■ PASSAGE
######

Benjamin - 00:11:29:

Which isn't very elastic if it takes hours.

‍

YingJun Wu - 00:11:33:

Yeah. So they actually have dynamic scaling to be honest. Well, I mean, I don't really want to hide anything, but they do have dynamic scaling. But the issue here is that people do not really use that swing adoption. Because for the people who think that it's not good for that, which is true. But in our case, well, people do dynamic scaling all the time. Yeah.

‍

Benjamin - 00:11:54:

Gotcha. So RisingWave itself is open source, right? Kind of an Apache license. At the same time, you also have a commercial offering. Take us through that because it's such a common model nowadays, right? Like you have kind of ClickHouse doing something similar. A lot of other players in the space doing something similar. What is free? What is paid? When would I become a cloud customer, basically?

‍

YingJun Wu - 00:12:15:

There are several things. I mean, we have the cloud offering, we have BLC bringing on cloud, and we also have on-prem. So on-prem, people say auto-powering business. Well, I mean, but we have to say that so like, if you want to enter banks, all these kind of highly regulated industries, you actually have to be on-prem. We actually enter banks. We also enter the aerospace. Nice. Yeah, I mean, this industry is what I mean.

‍

Benjamin - 00:12:41:

Is RisingWave running in space? One of our questions, we had Hannes Mühleisen on who said DuckDB is running in space. So is RisingWave running in space?

‍

YingJun Wu - 00:12:50:

I mean, it's definitely not in a satellite, but I actually don't know where they deployed.

‍

Eldad - 00:12:54:

It might, it might. For all we know, it might. Tell me something. Who would be the typical user? Where do they come from? They decide to build a new streaming system? Are they coming from a Snowflake? Are they coming from a Kafka, Redpanda? Do they come from Flink? Like, how would you categorize that person?

‍

YingJun Wu - 00:13:14:

So we definitely do not really compete with Kafka. We do not really compete with Redpanda. We have super good friends with Redpanda. They're awesome. We're definitely a good friend with WarpStream. But we do compete with Flink, directly compete with Flink. And so basically, there are two cases. The first one is that, okay, people probably are new to stream processing and they want to adopt a new system to process their streaming data. And then they do an evaluation with us. Well, they probably always start with the easiest solution. And we are essentially the easiest solution. Why? Because we are Postgres compatible. That's it. We are Postgres compatible. Challenge me. I mean, you can go with Flink, but I mean, you learn the SQL. But in all case, Postgres.

‍

Benjamin - 00:13:56:

Don't have a hard tough crowd here. It's like since Firebolt is Postgres compliant, we're all in on your vision of the world. Like everything should just be Postgres compliant.

‍

YingJun Wu - 00:14:06:

Definitely. I think Postgres definitely helped us a lot. Well, I mean, people always love Postgres and there's no such kind of headache learning something new. So basically people are new to stream processing system and they want to adopt a new system. And typically, RisingWave is probably the first choice. And second option is as well, okay, they have already adopted, well, the Spark streaming on Flink. And then they want to, they feel some pain and they want to migrate. So a very reasonable case, which I'm super proud of is as well, I cannot shout the company name because we signed on NDA, but it's a super big company. And they actually run a certain system, either Spark streaming or Flink. I could not tell you which one because there are some issues. And they actually run a system with 20k CPUs, 20,000 CPUs. Wow. And then they use RisingWave and they only use 600 CPUs.

######

■ ASSIGNED TASK A
Answer these questions using the interview transcript:
(i) What kind of license does Benjamin say RisingWave has?
(ii) Which system does YingJun Wu say RisingWave directly competes with?
(iii) How many CPUs did the large company's previous system use, and how many did it use with RisingWave?
■ ASSIGNED TASK B
Proceed with the interview transcript, starting after its final sentence.

■ Pixel coordinate listings
######

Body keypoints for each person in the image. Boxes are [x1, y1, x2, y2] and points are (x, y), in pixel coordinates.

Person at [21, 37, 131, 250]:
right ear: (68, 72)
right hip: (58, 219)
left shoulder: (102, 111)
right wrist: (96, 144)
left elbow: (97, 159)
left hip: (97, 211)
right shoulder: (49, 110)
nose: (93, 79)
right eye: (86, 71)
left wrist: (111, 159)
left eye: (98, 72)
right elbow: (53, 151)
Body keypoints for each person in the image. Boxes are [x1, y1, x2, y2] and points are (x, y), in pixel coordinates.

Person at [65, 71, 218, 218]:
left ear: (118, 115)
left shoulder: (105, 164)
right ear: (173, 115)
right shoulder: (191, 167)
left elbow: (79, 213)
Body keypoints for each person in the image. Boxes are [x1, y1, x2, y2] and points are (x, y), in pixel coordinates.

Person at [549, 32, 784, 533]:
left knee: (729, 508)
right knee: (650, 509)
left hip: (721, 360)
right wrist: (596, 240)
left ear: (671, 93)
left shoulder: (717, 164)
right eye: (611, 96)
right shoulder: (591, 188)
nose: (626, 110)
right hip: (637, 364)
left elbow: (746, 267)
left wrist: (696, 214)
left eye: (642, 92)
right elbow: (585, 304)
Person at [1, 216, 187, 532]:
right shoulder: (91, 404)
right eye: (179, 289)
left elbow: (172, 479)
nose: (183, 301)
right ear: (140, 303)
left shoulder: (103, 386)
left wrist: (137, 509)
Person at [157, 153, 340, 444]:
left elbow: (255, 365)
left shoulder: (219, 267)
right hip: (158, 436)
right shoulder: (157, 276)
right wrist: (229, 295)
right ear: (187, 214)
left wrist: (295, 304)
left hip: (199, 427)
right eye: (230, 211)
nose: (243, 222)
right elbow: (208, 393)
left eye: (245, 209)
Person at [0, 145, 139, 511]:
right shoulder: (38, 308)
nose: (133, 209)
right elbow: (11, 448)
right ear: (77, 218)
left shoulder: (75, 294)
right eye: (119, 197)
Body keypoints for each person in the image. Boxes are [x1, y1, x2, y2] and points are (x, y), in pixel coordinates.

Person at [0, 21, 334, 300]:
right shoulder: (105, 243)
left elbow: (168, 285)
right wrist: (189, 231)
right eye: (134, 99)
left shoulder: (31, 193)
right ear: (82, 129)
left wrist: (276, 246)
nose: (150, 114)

######

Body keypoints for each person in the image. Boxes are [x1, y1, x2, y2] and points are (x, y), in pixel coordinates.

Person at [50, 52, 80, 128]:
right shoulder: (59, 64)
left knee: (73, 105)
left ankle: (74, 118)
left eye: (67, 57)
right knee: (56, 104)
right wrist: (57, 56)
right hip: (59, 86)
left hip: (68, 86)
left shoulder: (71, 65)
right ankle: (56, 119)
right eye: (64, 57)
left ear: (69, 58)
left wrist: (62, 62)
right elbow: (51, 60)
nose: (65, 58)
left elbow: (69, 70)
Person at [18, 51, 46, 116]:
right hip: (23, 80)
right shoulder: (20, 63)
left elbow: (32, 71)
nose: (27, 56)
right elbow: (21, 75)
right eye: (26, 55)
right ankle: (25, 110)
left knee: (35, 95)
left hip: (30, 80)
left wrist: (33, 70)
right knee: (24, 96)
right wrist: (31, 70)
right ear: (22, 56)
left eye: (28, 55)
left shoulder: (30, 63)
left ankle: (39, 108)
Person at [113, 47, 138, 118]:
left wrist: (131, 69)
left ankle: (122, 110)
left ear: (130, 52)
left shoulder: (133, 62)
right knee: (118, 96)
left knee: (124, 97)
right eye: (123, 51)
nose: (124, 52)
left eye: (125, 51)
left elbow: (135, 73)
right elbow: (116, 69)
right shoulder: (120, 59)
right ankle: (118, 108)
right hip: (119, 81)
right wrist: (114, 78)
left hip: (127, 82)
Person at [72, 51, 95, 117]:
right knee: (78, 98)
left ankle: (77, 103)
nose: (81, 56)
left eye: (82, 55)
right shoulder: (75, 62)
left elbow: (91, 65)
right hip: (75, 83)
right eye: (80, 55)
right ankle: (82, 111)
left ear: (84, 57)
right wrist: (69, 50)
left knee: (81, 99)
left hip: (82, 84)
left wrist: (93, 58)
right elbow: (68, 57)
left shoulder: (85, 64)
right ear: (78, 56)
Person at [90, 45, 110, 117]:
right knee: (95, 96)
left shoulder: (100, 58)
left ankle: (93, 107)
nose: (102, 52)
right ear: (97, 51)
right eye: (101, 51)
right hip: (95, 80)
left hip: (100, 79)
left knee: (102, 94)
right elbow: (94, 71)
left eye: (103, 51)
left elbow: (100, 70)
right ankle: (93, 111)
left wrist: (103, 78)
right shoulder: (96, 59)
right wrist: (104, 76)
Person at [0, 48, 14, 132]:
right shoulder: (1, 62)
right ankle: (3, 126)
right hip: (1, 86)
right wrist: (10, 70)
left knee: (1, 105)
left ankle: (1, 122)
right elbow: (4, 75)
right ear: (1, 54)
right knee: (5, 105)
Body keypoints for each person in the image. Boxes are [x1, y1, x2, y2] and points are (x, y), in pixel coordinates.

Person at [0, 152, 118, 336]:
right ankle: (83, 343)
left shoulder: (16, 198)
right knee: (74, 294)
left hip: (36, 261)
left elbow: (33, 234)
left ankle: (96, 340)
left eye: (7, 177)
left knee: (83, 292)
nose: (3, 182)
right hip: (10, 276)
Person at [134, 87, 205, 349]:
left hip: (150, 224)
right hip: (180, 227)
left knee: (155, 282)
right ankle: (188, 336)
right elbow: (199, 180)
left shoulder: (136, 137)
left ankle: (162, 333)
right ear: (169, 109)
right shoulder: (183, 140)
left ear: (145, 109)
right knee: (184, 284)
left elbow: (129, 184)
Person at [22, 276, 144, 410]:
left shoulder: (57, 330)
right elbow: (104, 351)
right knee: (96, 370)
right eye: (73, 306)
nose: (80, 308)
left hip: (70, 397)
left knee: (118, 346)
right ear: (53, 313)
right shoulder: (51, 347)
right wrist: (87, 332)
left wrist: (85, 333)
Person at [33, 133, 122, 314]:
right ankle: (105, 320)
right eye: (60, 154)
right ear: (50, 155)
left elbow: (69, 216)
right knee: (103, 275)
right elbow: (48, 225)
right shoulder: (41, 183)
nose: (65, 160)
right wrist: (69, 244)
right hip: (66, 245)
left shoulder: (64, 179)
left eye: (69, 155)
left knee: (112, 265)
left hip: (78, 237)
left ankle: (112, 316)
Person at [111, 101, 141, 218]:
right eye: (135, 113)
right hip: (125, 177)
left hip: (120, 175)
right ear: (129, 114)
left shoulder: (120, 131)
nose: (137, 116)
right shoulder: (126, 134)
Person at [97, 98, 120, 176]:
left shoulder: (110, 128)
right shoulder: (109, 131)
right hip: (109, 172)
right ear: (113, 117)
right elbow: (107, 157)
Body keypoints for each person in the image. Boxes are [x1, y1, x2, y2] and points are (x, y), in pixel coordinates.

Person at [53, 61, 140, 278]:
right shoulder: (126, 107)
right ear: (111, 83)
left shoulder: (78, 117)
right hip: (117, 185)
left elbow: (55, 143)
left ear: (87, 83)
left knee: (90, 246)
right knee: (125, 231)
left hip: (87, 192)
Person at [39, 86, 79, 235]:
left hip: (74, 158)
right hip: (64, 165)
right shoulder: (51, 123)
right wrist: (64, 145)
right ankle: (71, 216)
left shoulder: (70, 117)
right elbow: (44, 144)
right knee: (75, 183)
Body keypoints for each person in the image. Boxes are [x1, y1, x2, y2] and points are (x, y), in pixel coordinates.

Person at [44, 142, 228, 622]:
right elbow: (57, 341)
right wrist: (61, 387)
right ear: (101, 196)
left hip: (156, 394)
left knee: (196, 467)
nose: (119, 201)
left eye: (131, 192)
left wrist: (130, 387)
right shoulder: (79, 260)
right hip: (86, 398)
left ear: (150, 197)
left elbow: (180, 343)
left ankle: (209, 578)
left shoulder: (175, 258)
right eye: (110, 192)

######

■ YOUR RESPONSE A
(i) Kind of an Apache license.
(ii) Flink.
(iii) 20,000 CPUs before, and 600 CPUs with RisingWave.

■ YOUR RESPONSE B
‍

Benjamin - 00:15:02:

Wow, that's massive.

‍

YingJun Wu - 00:15:05:

I have my PhD and I always challenge such kind of number, right? Well, how you can reduce the, I mean, the number of C2 from 20,000 to 600, how that's possible. So I also dot that for it, but I actually talked to them. So the reason here, that's for their like state management, where they do joins, multi-way joins. So for all the other systems that are not scalable, but for in writing wave is super scalable. And we did a ton of optimization. So that's basically migration case. People feel the pain. They feel that's okay. They spend too many resources in the other systems. And sometimes what people say, okay, I used to use Java, but well, it's so too slow. I mean, in terms of development, I want to shift to SQL-based systems. Or sometimes people say, okay, I don't really want to spend four hours waiting for the Flink to get recovered from failures. Well, that was from a bank. And yeah, they got some issues with failure recovery and they decided to pivot and switch to some other systems from Flink. And that's all these kind of opportunities we got. Yeah.

‍

Benjamin - 00:16:13:

Nice. That's very cool. So switching gears a bit, like my link and feed recently has been full of actually posts by you talking about Apache Iceberg. So you're very good at kind of amplifying content there. When I think of Iceberg, I mainly think about it in terms of batch processing, right? Because this is kind of, this is what we're building it for. Take us through how Iceberg is changing the game for streaming.

‍

YingJun Wu - 00:16:34:

So there are two things I want to mention. The first one, Iceberg is Bash. I mean, they actually compete with Snowflake, Cresthaft, BigQuery, whatever. And in the past, we basically avoid a vendor lock-in because it's open table format. As long as you adopt Iceberg again, then probably you could use DuckDB to use Firebolt to use any other system to query the data from there, right?

‍

Eldad - 00:16:58:

Didn't they say that on CSV5 as well?

‍

YingJun Wu - 00:17:00:

Yeah. I was in data console yesterday. Yeah. I know that's where you guys were also there.

‍

Benjamin - 00:17:05:

Yeah. Some of our folks from the Bay Area.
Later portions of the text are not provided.